The „Romanian Revolution” of December 1989 is „the most dramatic and important event in recent Romanian history.”4 Yet, almost a quarter of a century later, it remains also „the greatest enigma of Romanian history.”5 Unfortunately, the „unresolved nature”6 of the Romanian 1989 conflict discouraged many historians and political scientists from applying genuine theoretical foundations7 to the study of a sustained conflict that resulted in 1,104 official deaths and 3,352 wounded.8 The fact that a conflict that meets the casualty element of the civil war definition does not attract the attention of the academia is an injustice not only against the families of the victims of the conflict, but also against the study of contemporary history itself. Without a clear and accurate interpretation of the events that unfolded in Romania in December 1989, it is impossible to fully understand the complexity of the events that led to the fall of communism in Eastern Europe, and to the end of the Cold War.

Romania was the only Eastern-bloc country where the transition from communism to democracy was preceded by the use of force. To this day, I still dream about staying motionless next to my grandparents in front of a firing squad of so called revolutionaries; listening to my grandmother plead in Russian for our life. Perhaps, the Moldavian (Russian) officer felt pity for us when he called off his men, or perhaps, it was all just a bad dream.9 At last, I heard my grandfather shout: „Ionut, get in the car!” Not a word was spoken until we reached our destination. There, my grandfather turned around and said: „Not a word to your father about this! Or you will never see me again!”

I must admit, however, that knowing the truth about the Revolution is not only important to me as an orphan, but also to me as an international security strategist. By analyzing the origins of the Romanian Revolution apart from the other 1989 Revolutions of Eastern Europe (particularly, those of the Soviet satellite states: Poland, Hungary, East Germany, Bulgaria, and Czechoslovakia), we may gain insight into the parameters that made the difference between a peaceful and a violent revolution. In order to make this distinction, the following questions must be answered: Why did Ceausescu think that his political survival was worth shedding blood for, while other Eastern and Central European communist leaders like Jaruzelski, Grósz, Krenz, Zhivkov, and Husák peacefully resigned their positions? What was the „strategic dilemma”10 that led to violence in Romania? Was the use of violence the result of information failures? Finally, did Ceausescu believe that preemptive force was necessary; and if he did, who or what was Ceausescu afraid of?
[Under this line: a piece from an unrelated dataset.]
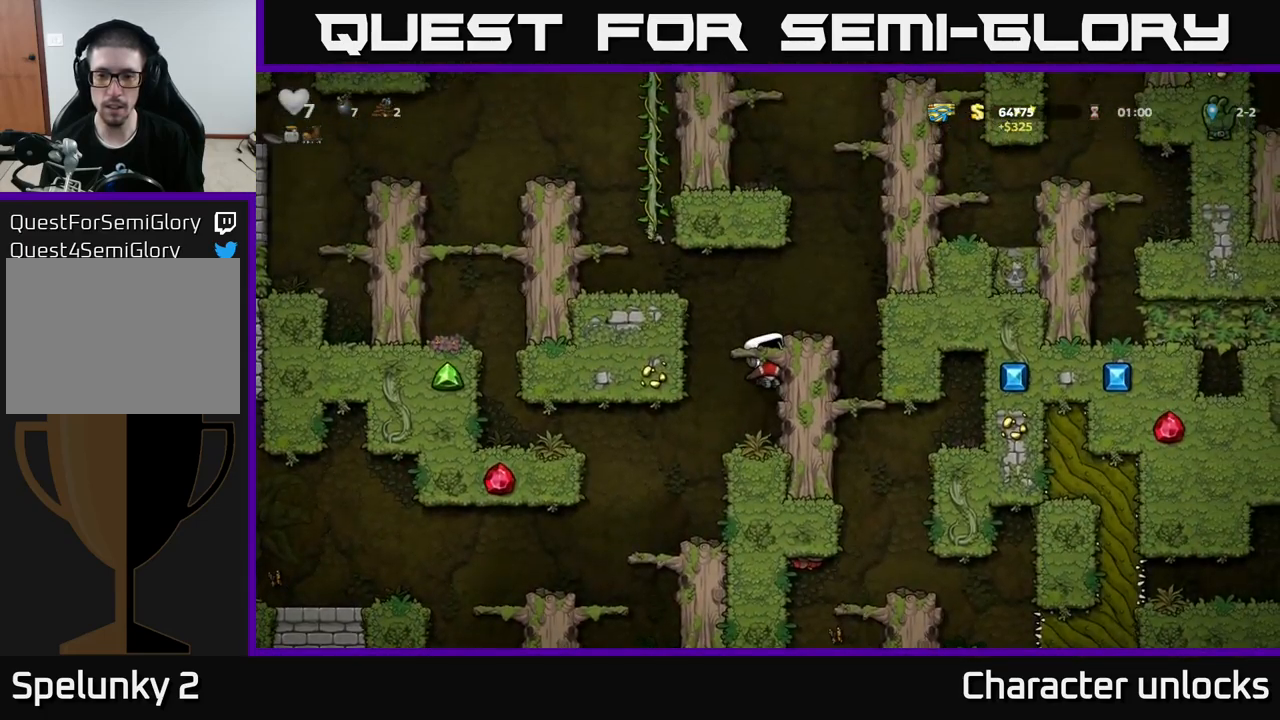
{"buttons": ["DPAD_DOWN"], "left_stick": "center", "events": [[134, "A", "up"], [217, "DPAD_RIGHT", "up"], [384, "DPAD_DOWN", "down"]]}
Scandalously, most of the interpretative Romanian and French literature on the Romanian Revolution11 leaves all these questions of extreme importance unanswered. In an attempt to address the „many doubts”12 regarding the exact nature of the events that unfolded in Romania in December 1989, this paper will focus only on identifying the proximate causes (that enabled the outbreak of violence)13 as opposed to focusing on the underlying causes of the conflict (which are necessary conditions, but not sufficient to explain the outbreak of violence).14 The distinction between proximate and underlying causes is required to determine why, despite similar social, political, economic and structural conditions throughout Eastern and Central Europe, only in Romania grievances led to a violent civil war.
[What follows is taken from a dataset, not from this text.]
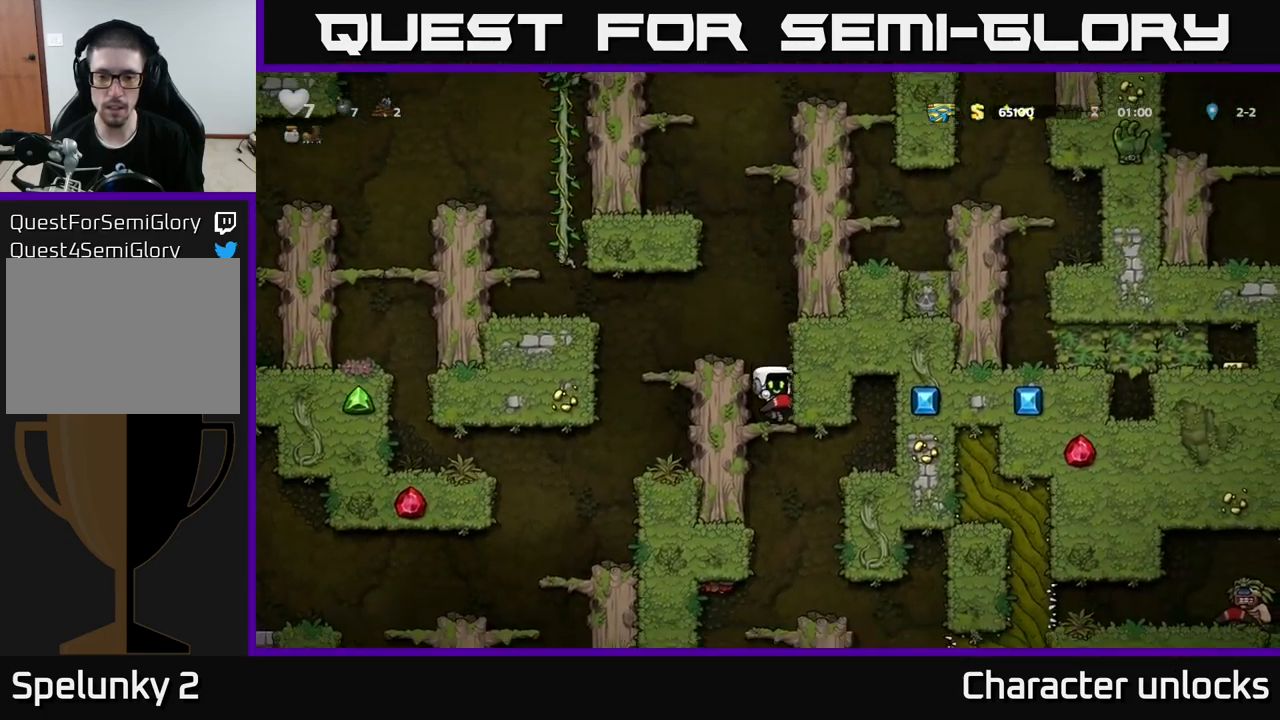
{"buttons": [], "left_stick": "center", "events": [[50, "A", "down"], [167, "A", "up"], [234, "DPAD_DOWN", "up"], [417, "DPAD_RIGHT", "down"], [484, "DPAD_RIGHT", "up"]]}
II. The Stages of the Romanian Revolution

The Romanian Revolution started in Timisoara on December 15, 1989.15 Academic papers, however, rarely focus on this initial phase of the revolution. Siani-Davies writes only one sentence on this phase: „It started as a small-scale protest against a clumsy attempt by the authorities to evict a dissident priest, Laszlo Tokes, from his residence.”16 Revolutionary Silviu Brucan (a veteran Stalinist)17 also dedicates this phase only one sentence: „news of the bloody repression in Timisoara on the night of 16 December spread all over Romania and abroad.”18

Between December 16 and December 22 „the revolution was spreading like a brush fire across towns and cities across the Banat and Transylvania,”19 with armed confrontations against the communist regime in major cities like Cluj-Napoca, Arad, Sibiu, and Brasov. While these clashes are mentioned in academic literature, scholars almost never focus on these events when they analyze the revolution. No scholar bothered to answer why 118 were people20 were killed in Timisoara alone. Instead, scholars like Siani-Davies insisted that the capital should be regarded as „the main set of the disturbances.”21

The „documented” revolution starts on December 22, when Nicolae and Elena Ceausescu fled Bucharest with a military helicopter (as demonstrations erupted in Bucharest).22 An hourly account of the events in this phase is made available in much of the academic literature. The Army takes the side of the people, and chooses the political entrepreneur (and former head of the Romanian Young Communist League),23 Ion Iliescu – and his National Salvation Front – to officially represent the revolutionaries. Near midnight, 22 December, Ion Iliescu appears on television for the first time to declare the National Salvation Front as the spearhead of the Revolution.24 Urban guerrilla warfare25 is now waged in all major cities until 25 December, when Nicolae and Elena Ceausescu are sentenced to death following a mock trial organized by a military tribunal. The couple is executed that same day, and video of the execution is shown repeatedly on TV.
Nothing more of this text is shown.